Since the Japanese bubble burst over 20 years ago, Western economists have been pleading with the Japanese government and the Bank of Japan to increase government spending and keep interest rates low. For years they have obliged them. Japan now owes its creditors close to two and a half times its GDP with no end to the deflationary recession in site.
When intervention does not work, interventionists have a handy response always at the ready. The problem is not the intervention, but the fact that it was not implemented on a grand enough scale. This reminds me of what a faith healer said when his efforts failed to heal a child he had placed his hands upon. The problem was not that the faith healer was a charlatan, but that the child’s loved ones did not believe in the power of the Holy Spirit enough.
The usual market touts and the mainstream media are trumpeting the election of new Japanese Prime Minister Shinzo Abe because, “the scale of this budget suggests that Abe’s new administration is serious about stimulating the economy.”
What the article does not tell the reader is that Japan has been spending lots of money for years in an attempt to jump start its moribund economy. The central government’s budget deficit has been below 3% twice in the last 20 years, and interest rates have been close to zero for over a decade and a half; yet, no one considers that perhaps the cure is responsible for the disease.

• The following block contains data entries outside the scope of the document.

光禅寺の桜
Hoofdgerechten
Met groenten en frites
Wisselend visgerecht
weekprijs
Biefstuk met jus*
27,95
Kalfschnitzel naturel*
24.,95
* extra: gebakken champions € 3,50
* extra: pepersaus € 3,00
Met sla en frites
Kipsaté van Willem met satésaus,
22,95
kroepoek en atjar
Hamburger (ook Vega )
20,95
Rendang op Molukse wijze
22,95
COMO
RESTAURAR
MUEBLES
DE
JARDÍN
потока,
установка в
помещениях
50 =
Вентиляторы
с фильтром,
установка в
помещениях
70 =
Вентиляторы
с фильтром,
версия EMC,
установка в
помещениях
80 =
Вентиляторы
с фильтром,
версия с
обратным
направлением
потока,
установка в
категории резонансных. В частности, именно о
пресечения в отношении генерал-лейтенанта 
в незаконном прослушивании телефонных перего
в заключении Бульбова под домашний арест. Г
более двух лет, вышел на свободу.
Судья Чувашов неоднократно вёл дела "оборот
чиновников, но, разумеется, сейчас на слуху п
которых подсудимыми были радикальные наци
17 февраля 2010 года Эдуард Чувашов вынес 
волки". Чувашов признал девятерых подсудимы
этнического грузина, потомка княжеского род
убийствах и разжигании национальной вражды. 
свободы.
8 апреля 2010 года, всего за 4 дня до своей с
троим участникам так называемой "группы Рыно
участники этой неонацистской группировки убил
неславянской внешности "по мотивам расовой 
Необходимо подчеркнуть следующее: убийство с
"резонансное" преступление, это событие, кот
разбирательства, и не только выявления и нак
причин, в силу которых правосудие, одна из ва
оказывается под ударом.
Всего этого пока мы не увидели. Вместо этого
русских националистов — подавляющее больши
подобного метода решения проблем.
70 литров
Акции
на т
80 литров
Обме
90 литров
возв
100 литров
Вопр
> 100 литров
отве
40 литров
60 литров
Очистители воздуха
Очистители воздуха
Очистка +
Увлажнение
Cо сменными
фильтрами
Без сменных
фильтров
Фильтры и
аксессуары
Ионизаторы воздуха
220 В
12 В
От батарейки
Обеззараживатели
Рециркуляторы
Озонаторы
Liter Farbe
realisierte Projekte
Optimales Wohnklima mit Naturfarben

Rather, the only path seems to involve doing more of the same, which brings us to the latest attempt to return Japan to growth once and for all. The new government proposes an additional ¥12tr ($141bn) in spending. This figure includes window dressing like ¥100bn ($1.2bn) to fund loans for firms to develop new technologies and another ¥70bn ($905mm) in loans to fund Japanese firms’ overseas M & A, but there is more substantial spending in €4tr ($47bn) for public works projects and ¥2.6tr ($30.5bn) to fund pension payments.
Did those last two figures jump at you? They should have. First, Japan has been spending money on bridges to nowhere for years, and its population is shrinking. The last thing it needs to do is borrow $47bn and blow it on projects of questionable utility.
Second, Japan is increasing its budget by $30.5bn to fund pension payments. This is a significant development, because it shows that payments to retirees are running much higher than anticipated just a few months ago. This fact also presages lower income tax revenues as workers become retirees at a faster clip than forecast.
This new budget does not represent hope for an end to Japan’s persistent economic woes. What the Prime Minister’s proposals show is that Japan is now sinking faster than forecast. If 2013 brings a debt crisis, the culprit will not be European.